Some very wealthy hospitals ended up with hundreds of millions of dollars in surpluses, including the Mayo Clinic, NYU Langone, and University of Pennsylvania Medical Center (UPMC). UPMC collected $2.5 billion more in revenue in 2020 than in 2019; it received $460 million in federal funds and ended 2020 with an $836 million operating surplus.
Mayo had a $728 million surplus at the end of the year–and $3 billion more in investments. Of the $338 in federal relief funds it received, it returned $156 million to the federal government. Baylor hospital in Texas came out $20 million ahead in 2020, with a 7.5 percent operating margin, thanks to federal relief funds. It still has $197 million in unspent federal funds. Baylor hospital in Texas came out $20 million ahead in 2020, with a 7.5 percent operating margin, thanks to federal relief funds. It still has $197 million in unspent federal funds.

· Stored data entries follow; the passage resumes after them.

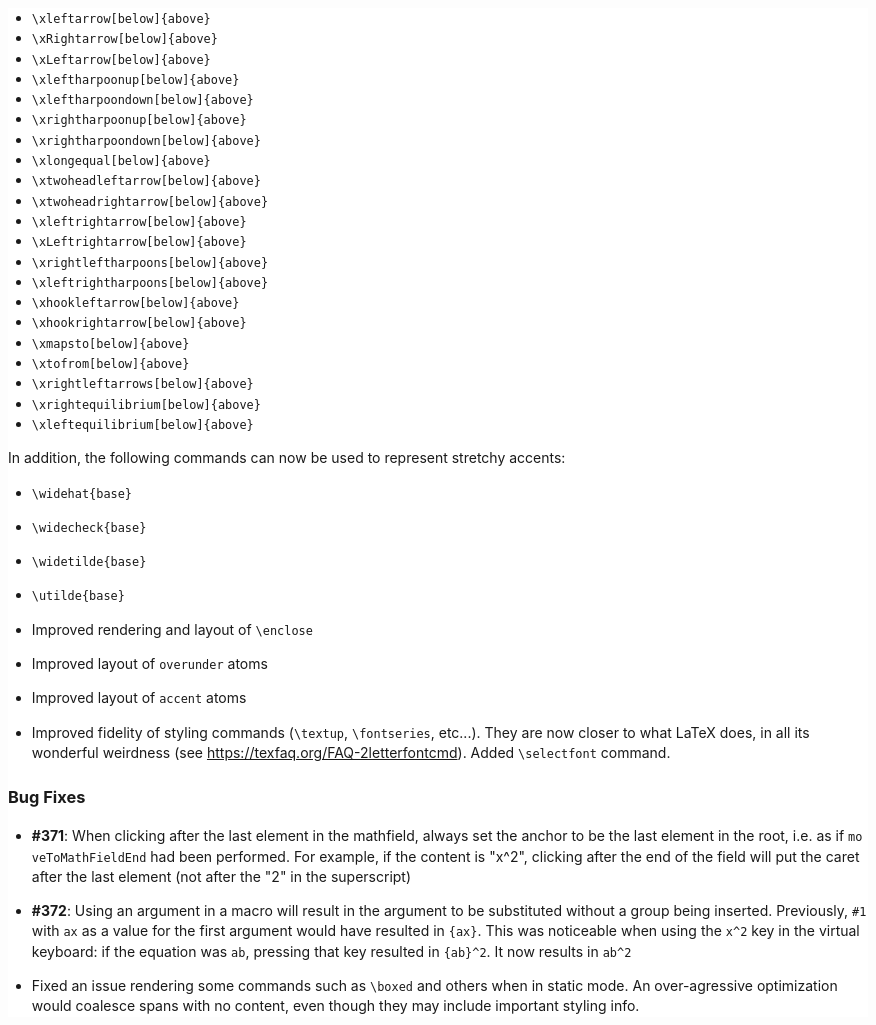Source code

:   - `\xleftarrow[below]{above}`
  - `\xRightarrow[below]{above}`
  - `\xLeftarrow[below]{above}`
  - `\xleftharpoonup[below]{above}`
  - `\xleftharpoondown[below]{above}`
  - `\xrightharpoonup[below]{above}`
  - `\xrightharpoondown[below]{above}`
  - `\xlongequal[below]{above}`
  - `\xtwoheadleftarrow[below]{above}`
  - `\xtwoheadrightarrow[below]{above}`
  - `\xleftrightarrow[below]{above}`
  - `\xLeftrightarrow[below]{above}`
  - `\xrightleftharpoons[below]{above}`
  - `\xleftrightharpoons[below]{above}`
  - `\xhookleftarrow[below]{above}`
  - `\xhookrightarrow[below]{above}`
  - `\xmapsto[below]{above}`
  - `\xtofrom[below]{above}`
  - `\xrightleftarrows[below]{above}`
  - `\xrightequilibrium[below]{above}`
  - `\xleftequilibrium[below]{above}`

  In addition, the following commands can now be used to represent stretchy
  accents:

  - `\widehat{base}`
  - `\widecheck{base}`
  - `\widetilde{base}`
  - `\utilde{base}`

- Improved rendering and layout of `\enclose`

- Improved layout of `overunder` atoms

- Improved layout of `accent` atoms

- Improved fidelity of styling commands (`\textup`, `\fontseries`, etc...). They
  are now closer to what LaTeX does, in all its wonderful weirdness (see
  https://texfaq.org/FAQ-2letterfontcmd). Added `\selectfont` command.

### Bug Fixes

- **#371**: When clicking after the last element in the mathfield, always set
  the anchor to be the last element in the root, i.e. as if `moveToMathFieldEnd`
  had been performed. For example, if the content is "x^2", clicking after the
  end of the field will put the caret after the last element (not after the "2"
  in the superscript)

- **#372**: Using an argument in a macro will result in the argument to be
  substituted without a group being inserted. Previously, `#1` with `ax` as a
  value for the first argument would have resulted in `{ax}`. This was
  noticeable when using the `x^2` key in the virtual keyboard: if the equation
  was `ab`, pressing that key resulted in `{ab}^2`. It now results in `ab^2`

- Fixed an issue rendering some commands such as `\boxed` and others when in
  static mode. An over-agressive optimization would coalesce spans with no
  content, even though they may include important styling info.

How is it that these and other hospitals benefited from federal relief dollars that they didn’t need to protect their bottom lines? Hospitals serving poorer communities in rural America and elsewhere, fared less well, and are struggling to survive. Some large hospitals in metropolitan communities also lost considerable revenue.
Neither the Republican Congress nor the Trump administration ensured that safety-net hospitals got the relief dollars they needed. Instead, the first round of bailout moneys were allocated based largely on hospitals’ past revenue. The hospitals with the highest annual revenues tend to serve a wealthier clientele than the hospitals with lower revenues, which serve lower-income patients and rely much more heavily on Medicare and Medicaid for payment. Moreover, Congress gave hospitals a lot of freedom to decide how to allocate pandemic costs.
Only after HHS had distributed the money disproportionately to the wealthy hospitals, did it seek to redirect it. And, it failed. Hospital pushback was too strong.
After the first wave of dollars were distributed, the federal government took a more targeted approach to which hospitals got money. It tried to help those hospitals with the greatest number of COVID patients and hospitals serving poorer communities. But, profitability was barely considered with most of the distribution decisions, so some hospitals in good health benefited.
The Biden Administration will have some ability to correct this injustice with unallocated funding from the CARES Act and new funding appropriated under the American Rescue Plan Act. Although hospitals have to return any unspent COVID-relief money left over at the end of July, it’s likely that they will all find ways to use it rather than return it.